00:00:56 Unconnected voxels are shown in red. An unbridged timber is indicated by separate colors. For fabricability we check so that each timber can be milled out from one direction. If a timber violates this fabrication constraint the piece is colored orange. The system also detects so-called checkerboard patterns which are indicated by a thick red vertical line. This pattern is problematic to fabricate and to assemble. Tsugite analyses the slidability of the current design. Unblocked sliding directions are shown by arrows at the end of each timber.

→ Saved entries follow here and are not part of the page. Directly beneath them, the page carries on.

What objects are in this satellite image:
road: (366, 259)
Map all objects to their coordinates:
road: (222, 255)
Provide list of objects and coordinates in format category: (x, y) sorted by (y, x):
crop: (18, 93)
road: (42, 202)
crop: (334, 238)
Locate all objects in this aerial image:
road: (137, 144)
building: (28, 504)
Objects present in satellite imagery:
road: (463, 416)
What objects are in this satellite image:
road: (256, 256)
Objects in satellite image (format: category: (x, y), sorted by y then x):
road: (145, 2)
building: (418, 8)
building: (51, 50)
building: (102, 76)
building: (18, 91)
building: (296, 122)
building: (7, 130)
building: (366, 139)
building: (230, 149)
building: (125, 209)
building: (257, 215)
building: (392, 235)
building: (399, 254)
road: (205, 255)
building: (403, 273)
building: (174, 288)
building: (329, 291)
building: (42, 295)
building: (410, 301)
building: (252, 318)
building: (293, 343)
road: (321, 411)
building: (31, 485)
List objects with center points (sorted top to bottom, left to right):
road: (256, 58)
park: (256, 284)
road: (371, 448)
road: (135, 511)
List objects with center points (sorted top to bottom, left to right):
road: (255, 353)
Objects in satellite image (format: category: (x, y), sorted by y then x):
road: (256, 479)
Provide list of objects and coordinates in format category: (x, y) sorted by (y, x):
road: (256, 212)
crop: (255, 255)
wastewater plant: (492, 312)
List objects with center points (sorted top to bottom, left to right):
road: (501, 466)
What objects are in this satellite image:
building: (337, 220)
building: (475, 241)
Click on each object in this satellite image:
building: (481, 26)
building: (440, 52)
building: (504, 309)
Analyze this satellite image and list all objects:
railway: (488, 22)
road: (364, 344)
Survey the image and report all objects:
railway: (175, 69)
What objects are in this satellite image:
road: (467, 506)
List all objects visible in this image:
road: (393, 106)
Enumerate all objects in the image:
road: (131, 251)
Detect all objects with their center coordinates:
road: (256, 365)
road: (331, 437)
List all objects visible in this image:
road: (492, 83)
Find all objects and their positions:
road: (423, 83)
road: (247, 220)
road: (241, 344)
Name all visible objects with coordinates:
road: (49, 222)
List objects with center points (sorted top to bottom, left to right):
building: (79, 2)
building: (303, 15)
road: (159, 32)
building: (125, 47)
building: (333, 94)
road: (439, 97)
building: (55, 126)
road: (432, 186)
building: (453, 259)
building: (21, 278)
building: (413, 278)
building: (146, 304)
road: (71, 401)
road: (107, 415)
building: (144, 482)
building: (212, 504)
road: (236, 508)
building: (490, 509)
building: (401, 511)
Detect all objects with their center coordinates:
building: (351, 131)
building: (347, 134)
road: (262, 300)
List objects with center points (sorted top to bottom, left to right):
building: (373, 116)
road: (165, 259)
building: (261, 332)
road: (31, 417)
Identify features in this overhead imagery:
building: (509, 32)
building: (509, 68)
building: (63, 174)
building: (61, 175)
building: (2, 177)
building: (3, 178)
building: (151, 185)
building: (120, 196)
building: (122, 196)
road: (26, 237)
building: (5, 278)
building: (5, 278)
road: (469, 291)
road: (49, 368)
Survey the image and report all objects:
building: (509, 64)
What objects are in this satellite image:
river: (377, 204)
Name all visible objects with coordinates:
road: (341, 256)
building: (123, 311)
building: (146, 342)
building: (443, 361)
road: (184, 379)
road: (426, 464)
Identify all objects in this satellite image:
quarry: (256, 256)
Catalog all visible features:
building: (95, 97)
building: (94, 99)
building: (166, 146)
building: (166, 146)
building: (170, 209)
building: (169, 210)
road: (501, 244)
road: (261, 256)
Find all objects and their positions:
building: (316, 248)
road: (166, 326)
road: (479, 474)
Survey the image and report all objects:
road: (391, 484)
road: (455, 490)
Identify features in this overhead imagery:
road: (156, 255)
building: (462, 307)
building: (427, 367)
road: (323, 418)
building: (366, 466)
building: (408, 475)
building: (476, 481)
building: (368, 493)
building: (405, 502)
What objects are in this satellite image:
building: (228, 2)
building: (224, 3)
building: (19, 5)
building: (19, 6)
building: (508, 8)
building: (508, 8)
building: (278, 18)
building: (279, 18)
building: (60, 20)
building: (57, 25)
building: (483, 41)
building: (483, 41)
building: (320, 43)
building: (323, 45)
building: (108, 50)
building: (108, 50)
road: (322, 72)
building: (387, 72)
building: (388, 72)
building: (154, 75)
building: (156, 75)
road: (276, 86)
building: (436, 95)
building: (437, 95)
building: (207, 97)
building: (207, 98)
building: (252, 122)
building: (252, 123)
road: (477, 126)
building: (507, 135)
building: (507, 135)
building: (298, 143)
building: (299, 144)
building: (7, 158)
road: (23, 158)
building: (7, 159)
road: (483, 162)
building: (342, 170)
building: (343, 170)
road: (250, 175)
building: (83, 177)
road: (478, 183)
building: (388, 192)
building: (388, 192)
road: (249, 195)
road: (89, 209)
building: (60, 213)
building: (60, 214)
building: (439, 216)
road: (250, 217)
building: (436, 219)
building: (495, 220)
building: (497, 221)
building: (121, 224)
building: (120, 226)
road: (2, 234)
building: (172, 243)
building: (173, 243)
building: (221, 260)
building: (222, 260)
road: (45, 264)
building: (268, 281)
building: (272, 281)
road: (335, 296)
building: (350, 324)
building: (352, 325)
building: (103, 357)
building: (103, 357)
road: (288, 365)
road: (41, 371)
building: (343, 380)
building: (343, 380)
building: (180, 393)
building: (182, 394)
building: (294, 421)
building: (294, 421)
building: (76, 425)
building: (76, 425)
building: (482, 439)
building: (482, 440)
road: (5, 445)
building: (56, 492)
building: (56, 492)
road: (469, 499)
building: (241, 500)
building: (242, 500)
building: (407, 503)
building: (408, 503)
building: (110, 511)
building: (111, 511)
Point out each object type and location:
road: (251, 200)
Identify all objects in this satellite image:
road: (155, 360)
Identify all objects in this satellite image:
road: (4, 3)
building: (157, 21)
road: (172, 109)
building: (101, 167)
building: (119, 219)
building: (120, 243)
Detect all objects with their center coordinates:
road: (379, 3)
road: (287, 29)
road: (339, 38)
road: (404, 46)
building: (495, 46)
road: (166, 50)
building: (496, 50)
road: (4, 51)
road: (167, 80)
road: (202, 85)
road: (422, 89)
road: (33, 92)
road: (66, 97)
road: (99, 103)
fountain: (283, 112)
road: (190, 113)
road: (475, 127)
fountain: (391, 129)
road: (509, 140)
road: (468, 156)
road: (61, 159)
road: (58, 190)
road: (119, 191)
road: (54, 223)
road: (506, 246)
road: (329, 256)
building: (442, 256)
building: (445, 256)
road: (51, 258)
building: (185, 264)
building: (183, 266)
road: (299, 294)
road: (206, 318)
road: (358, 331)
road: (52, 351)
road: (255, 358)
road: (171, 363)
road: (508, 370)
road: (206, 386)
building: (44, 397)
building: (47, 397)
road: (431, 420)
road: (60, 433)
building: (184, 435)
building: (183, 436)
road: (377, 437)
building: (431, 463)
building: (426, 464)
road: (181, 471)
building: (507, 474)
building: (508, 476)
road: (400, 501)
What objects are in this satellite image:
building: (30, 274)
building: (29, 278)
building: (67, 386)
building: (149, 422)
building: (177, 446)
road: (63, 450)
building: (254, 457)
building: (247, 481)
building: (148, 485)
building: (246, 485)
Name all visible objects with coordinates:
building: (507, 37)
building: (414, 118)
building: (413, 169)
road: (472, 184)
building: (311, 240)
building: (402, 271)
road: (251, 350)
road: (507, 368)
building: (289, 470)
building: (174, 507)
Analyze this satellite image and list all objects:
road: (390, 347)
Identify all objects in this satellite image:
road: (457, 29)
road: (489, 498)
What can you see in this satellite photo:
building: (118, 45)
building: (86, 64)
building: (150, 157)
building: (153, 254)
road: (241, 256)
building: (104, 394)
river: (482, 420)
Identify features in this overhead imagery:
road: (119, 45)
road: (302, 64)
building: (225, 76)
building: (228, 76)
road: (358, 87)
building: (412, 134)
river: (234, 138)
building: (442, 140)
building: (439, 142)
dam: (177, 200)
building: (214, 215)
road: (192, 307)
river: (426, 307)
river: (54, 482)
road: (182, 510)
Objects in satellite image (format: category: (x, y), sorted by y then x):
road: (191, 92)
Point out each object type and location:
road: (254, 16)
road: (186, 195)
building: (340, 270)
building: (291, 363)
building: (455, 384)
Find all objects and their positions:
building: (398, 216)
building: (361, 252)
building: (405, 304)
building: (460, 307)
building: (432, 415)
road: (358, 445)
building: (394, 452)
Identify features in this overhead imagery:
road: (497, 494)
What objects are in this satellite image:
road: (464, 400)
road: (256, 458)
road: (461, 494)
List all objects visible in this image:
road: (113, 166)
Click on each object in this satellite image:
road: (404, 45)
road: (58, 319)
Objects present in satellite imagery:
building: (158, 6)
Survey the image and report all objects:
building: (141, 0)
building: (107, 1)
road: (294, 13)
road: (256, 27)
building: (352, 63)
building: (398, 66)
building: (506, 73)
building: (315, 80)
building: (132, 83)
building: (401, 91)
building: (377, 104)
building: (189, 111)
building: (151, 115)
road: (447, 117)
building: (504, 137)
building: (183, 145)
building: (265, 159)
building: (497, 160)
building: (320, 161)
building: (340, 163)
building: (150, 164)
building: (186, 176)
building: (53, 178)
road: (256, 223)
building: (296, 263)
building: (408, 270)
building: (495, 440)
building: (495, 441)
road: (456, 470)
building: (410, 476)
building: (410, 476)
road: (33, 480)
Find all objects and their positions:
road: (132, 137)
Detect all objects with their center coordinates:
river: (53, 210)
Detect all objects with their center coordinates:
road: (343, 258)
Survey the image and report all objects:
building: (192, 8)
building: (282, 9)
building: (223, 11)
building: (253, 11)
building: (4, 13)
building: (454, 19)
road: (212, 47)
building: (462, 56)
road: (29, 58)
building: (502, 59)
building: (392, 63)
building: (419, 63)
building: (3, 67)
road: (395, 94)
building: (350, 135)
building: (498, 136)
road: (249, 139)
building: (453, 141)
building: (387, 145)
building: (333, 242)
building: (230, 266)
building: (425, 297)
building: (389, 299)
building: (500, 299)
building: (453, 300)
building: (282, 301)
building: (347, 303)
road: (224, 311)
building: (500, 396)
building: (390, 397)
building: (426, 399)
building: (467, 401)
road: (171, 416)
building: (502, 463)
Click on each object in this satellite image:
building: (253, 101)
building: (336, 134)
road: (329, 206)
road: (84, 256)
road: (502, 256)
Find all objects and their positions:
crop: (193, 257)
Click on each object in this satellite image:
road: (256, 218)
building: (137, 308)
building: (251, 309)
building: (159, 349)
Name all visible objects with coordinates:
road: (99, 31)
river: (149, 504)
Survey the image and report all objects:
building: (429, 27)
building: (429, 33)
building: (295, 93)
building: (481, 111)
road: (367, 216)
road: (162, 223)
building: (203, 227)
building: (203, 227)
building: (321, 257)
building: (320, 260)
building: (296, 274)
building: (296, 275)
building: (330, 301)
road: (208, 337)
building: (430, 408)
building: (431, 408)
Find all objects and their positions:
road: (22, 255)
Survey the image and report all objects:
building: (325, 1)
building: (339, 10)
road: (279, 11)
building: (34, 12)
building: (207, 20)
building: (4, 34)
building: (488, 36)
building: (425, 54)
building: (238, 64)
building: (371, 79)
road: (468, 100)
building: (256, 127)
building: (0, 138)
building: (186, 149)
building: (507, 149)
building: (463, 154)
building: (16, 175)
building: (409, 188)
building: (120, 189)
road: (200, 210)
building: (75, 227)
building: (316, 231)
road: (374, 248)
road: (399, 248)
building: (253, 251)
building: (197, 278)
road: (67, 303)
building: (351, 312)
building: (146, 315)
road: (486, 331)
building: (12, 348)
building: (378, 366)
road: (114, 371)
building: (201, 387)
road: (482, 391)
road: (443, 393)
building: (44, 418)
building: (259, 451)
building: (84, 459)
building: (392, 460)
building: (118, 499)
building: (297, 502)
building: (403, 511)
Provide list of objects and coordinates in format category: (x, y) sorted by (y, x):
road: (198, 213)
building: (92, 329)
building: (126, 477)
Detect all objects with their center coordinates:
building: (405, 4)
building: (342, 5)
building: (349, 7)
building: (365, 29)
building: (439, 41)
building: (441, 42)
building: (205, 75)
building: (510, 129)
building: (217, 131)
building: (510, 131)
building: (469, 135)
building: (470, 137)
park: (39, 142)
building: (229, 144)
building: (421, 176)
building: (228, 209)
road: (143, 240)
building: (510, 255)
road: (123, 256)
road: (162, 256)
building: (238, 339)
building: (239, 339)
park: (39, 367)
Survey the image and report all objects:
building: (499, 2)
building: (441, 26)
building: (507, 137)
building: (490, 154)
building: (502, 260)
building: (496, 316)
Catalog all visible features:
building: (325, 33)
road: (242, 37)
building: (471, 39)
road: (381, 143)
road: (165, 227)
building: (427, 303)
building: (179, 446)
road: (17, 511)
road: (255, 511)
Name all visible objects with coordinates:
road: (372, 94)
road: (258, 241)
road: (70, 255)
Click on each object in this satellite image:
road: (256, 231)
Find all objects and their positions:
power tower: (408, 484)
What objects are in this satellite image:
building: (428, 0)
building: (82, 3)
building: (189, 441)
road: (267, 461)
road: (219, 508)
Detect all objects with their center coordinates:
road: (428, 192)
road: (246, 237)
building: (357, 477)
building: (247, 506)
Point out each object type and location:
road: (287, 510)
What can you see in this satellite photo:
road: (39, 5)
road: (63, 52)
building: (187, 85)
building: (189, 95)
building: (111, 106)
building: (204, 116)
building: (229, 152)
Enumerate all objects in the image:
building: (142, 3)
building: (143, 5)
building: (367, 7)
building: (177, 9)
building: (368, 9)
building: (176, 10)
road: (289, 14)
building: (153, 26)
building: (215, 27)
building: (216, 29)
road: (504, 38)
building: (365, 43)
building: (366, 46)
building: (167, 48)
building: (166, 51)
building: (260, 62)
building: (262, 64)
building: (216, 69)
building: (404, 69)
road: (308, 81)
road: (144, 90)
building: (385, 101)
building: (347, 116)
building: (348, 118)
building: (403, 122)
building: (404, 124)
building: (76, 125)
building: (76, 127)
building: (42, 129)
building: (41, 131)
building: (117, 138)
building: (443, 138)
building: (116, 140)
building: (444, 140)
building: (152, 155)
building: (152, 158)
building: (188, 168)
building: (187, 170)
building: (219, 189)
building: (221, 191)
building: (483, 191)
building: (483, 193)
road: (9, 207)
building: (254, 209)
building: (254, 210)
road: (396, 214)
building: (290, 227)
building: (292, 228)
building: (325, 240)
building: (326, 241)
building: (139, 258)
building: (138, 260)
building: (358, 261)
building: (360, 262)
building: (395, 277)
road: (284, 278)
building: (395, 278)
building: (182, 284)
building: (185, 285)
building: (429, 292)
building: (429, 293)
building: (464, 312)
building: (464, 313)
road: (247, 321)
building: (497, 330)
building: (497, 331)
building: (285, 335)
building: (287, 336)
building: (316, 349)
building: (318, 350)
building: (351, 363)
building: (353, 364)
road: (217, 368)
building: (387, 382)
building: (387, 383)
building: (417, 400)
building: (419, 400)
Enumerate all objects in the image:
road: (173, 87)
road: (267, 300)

00:01:33 A red outline indicates that a timber is sliding too much. Voxels that are likely to break off are given a yellow fill. These are voxels that stick out perpendicular to the grain orientation which is 10-20 times weaker compared to the fiber direction. Finally, the area of friction or the area of contact is optionally shown with distinct textures. To assist the user while editing the joint the system gives real-time suggestions. The user can also browse through a gallery of pre-calculated valid joints.
00:02:06 After finalizing a design, Tsugite generates milling paths to fabricate the joinery using a specialized path planning algorithm that selectively rounds outer corners to achieve assemblability. Using Tsugite, we could fabricate many functional joints. This is a classical straight joint design. This example shows the design of a joint with three timbers. In this example, we tried a higher resolution of 5x5x5 voxels. And here is a joint with a non-orthogonal angle of intersection.
00:02:40 Using Tsugite, we fabricated a real-sized chair that a person can sit on. And a sturdy table that has some non-orthogonal joints. We also designed an interlocking stool with all unique and non-symmetrical joints. Thank you for your attension.